In an eight-minute televised statement delivered at the White House, Bush acknowledged that the effort to pacify Iraq sometimes has "bad days." But he noted that, thanks to the war, Iraqis no longer have to live under Saddam Hussein, and now have a constitution as well as a democratically elected government.
Most Important Mission Of War
And while Bush conceded that more needs to be accomplished by Iraq's leaders to meet the goals of a stable society, he briefly outlined the consequences of a U.S. troop withdrawal before the job is done in Iraq
"If American forces were to step back from Baghdad before it is more secure, a contagion of violence could spill out across the entire country," he said. "In time, this violence could engulf the region. The terrorists could emerge from the chaos with a safe haven in Iraq to replace the one they had in Afghanistan, which they used to plan the attacks of September 11, 2001."

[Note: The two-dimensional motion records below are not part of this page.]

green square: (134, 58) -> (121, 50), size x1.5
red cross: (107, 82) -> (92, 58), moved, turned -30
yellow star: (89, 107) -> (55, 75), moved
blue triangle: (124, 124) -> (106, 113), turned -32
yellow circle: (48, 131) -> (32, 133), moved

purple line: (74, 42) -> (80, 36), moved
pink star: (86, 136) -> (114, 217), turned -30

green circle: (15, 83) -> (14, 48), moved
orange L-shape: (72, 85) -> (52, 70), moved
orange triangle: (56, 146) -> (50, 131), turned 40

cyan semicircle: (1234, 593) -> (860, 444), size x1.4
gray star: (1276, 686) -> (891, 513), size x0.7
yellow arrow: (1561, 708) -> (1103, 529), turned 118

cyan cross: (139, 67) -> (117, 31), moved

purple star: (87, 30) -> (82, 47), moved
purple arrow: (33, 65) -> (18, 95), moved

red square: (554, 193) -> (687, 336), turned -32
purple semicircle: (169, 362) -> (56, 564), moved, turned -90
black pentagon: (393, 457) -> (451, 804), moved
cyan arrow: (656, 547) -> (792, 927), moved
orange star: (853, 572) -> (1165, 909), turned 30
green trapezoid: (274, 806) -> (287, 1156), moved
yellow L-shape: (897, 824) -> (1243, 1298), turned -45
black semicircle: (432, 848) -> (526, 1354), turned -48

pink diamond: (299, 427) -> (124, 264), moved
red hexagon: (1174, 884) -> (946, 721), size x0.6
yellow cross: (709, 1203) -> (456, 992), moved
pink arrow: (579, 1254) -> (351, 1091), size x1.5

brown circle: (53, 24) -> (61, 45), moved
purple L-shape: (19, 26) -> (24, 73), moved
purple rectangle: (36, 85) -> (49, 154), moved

Bush said it's too early to determine the success of his new strategy of sending an additional 21,500 troops to Iraq. Most of the troops are to help quell the sectarian violence in Baghdad, which he called the most important mission of the war.
The president said Iraqi Prime Minister Nuri al-Maliki and General David Petraeus, the U.S. commander in Iraq, told him this morning that the strategy will take months, not weeks. But he said reports from Baghdad are that the strategy already is showing signs of success.
Bush also urged Congress to act quickly on a bill that would provide more than $95 billion to continue funding the wars in Iraq and Afghanistan. And he said it must have no conditions
"Members of Congress are now considering an emergency war-spending bill. They have a responsibility to ensure that this bill provides the funds and the flexibility that our troops need to accomplish their mission," Bush said.
"They have a responsibility to pass a clean bill that does not use funding for our troops as leverage to get special-interest spending for their districts," he continued. "And they have a responsibility to get this bill to my desk without strings and without delay."
Some members of the opposition Democratic Party, which now controls both houses of Congress, plan to add as a condition to the funding a requirement that all U.S. forces be withdrawn from Iraq by no later than September 1, 2008.
Bush's statement came a day after demonstrators around the country also marked the fourth anniversary of the start of the war.
In Washington, thousands of war protesters marched to the Pentagon. This was countered by a demonstration of those supporting the current U.S. policy in Iraq. The two groups exchanged angry shouts, but no serious trouble was reported.
There also were demonstrations in other U.S. cities on March 18, including Los Angeles, San Francisco and San Diego in California, and Hartford, Connecticut.